Could the records below please be retyped exactly, with their pictures left out?

┌────────

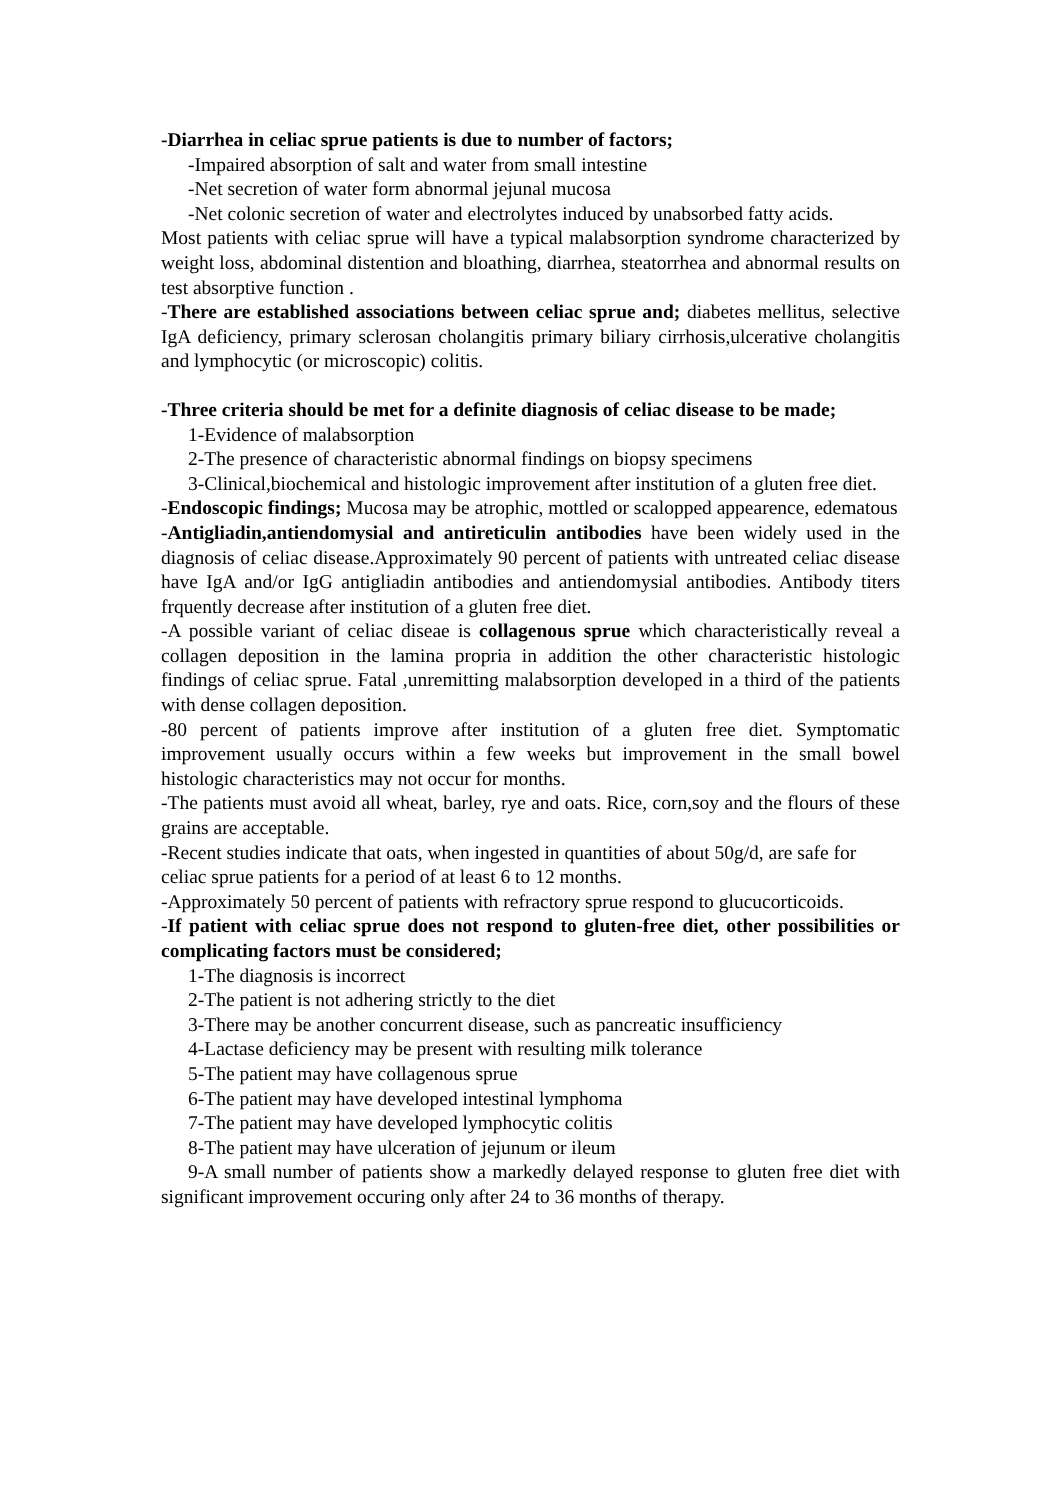-Diarrhea in celiac sprue patients is due to number of factors;
-Impaired absorption of salt and water from small intestine
-Net secretion of water form abnormal jejunal mucosa
-Net colonic secretion of water and electrolytes induced by unabsorbed fatty acids.
Most patients with celiac sprue will have a typical malabsorption syndrome characterized by weight loss, abdominal distention and bloathing, diarrhea, steatorrhea and abnormal results on test absorptive function .
-There are established associations between celiac sprue and; diabetes mellitus, selective IgA deficiency, primary sclerosan cholangitis primary biliary cirrhosis,ulcerative cholangitis and lymphocytic (or microscopic) colitis.
-Three criteria should be met for a definite diagnosis of celiac disease to be made;
1-Evidence of malabsorption
2-The presence of characteristic abnormal findings on biopsy specimens
3-Clinical,biochemical and histologic improvement after institution of a gluten free diet.
-Endoscopic findings; Mucosa may be atrophic, mottled or scalopped appearence, edematous
-Antigliadin,antiendomysial and antireticulin antibodies have been widely used in the diagnosis of celiac disease.Approximately 90 percent of patients with untreated celiac disease have IgA and/or IgG antigliadin antibodies and antiendomysial antibodies. Antibody titers frquently decrease after institution of a gluten free diet.
-A possible variant of celiac diseae is collagenous sprue which characteristically reveal a collagen deposition in the lamina propria in addition the other characteristic histologic findings of celiac sprue. Fatal ,unremitting malabsorption developed in a third of the patients with dense collagen deposition.
-80 percent of patients improve after institution of a gluten free diet. Symptomatic improvement usually occurs within a few weeks but improvement in the small bowel histologic characteristics may not occur for months.
-The patients must avoid all wheat, barley, rye and oats. Rice, corn,soy and the flours of these grains are acceptable.
-Recent studies indicate that oats, when ingested in quantities of about 50g/d, are safe for celiac sprue patients for a period of at least 6 to 12 months.
-Approximately 50 percent of patients with refractory sprue respond to glucucorticoids.
-If patient with celiac sprue does not respond to gluten-free diet, other possibilities or complicating factors must be considered;
1-The diagnosis is incorrect
2-The patient is not adhering strictly to the diet
3-There may be another concurrent disease, such as pancreatic insufficiency
4-Lactase deficiency may be present with resulting milk tolerance
5-The patient may have collagenous sprue
6-The patient may have developed intestinal lymphoma
7-The patient may have developed lymphocytic colitis
8-The patient may have ulceration of jejunum or ileum
9-A small number of patients show a markedly delayed response to gluten free diet with significant improvement occuring only after 24 to 36 months of therapy.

└────────

### SOLUTION
-Diarrhea in celiac sprue patients is due to number of factors;
-Impaired absorption of salt and water from small intestine
-Net secretion of water form abnormal jejunal mucosa
-Net colonic secretion of water and electrolytes induced by unabsorbed fatty acids.
Most patients with celiac sprue will have a typical malabsorption syndrome characterized by weight loss, abdominal distention and bloathing, diarrhea, steatorrhea and abnormal results on test absorptive function .
-There are established associations between celiac sprue and; diabetes mellitus, selective IgA deficiency, primary sclerosan cholangitis primary biliary cirrhosis,ulcerative cholangitis and lymphocytic (or microscopic) colitis.
-Three criteria should be met for a definite diagnosis of celiac disease to be made;
1-Evidence of malabsorption
2-The presence of characteristic abnormal findings on biopsy specimens
3-Clinical,biochemical and histologic improvement after institution of a gluten free diet.
-Endoscopic findings; Mucosa may be atrophic, mottled or scalopped appearence, edematous
-Antigliadin,antiendomysial and antireticulin antibodies have been widely used in the diagnosis of celiac disease.Approximately 90 percent of patients with untreated celiac disease have IgA and/or IgG antigliadin antibodies and antiendomysial antibodies. Antibody titers frquently decrease after institution of a gluten free diet.
-A possible variant of celiac diseae is collagenous sprue which characteristically reveal a collagen deposition in the lamina propria in addition the other characteristic histologic findings of celiac sprue. Fatal ,unremitting malabsorption developed in a third of the patients with dense collagen deposition.
-80 percent of patients improve after institution of a gluten free diet. Symptomatic improvement usually occurs within a few weeks but improvement in the small bowel histologic characteristics may not occur for months.
-The patients must avoid all wheat, barley, rye and oats. Rice, corn,soy and the flours of these grains are acceptable.
-Recent studies indicate that oats, when ingested in quantities of about 50g/d, are safe for celiac sprue patients for a period of at least 6 to 12 months.
-Approximately 50 percent of patients with refractory sprue respond to glucucorticoids.
-If patient with celiac sprue does not respond to gluten-free diet, other possibilities or complicating factors must be considered;
1-The diagnosis is incorrect
2-The patient is not adhering strictly to the diet
3-There may be another concurrent disease, such as pancreatic insufficiency
4-Lactase deficiency may be present with resulting milk tolerance
5-The patient may have collagenous sprue
6-The patient may have developed intestinal lymphoma
7-The patient may have developed lymphocytic colitis
8-The patient may have ulceration of jejunum or ileum
9-A small number of patients show a markedly delayed response to gluten free diet with significant improvement occuring only after 24 to 36 months of therapy.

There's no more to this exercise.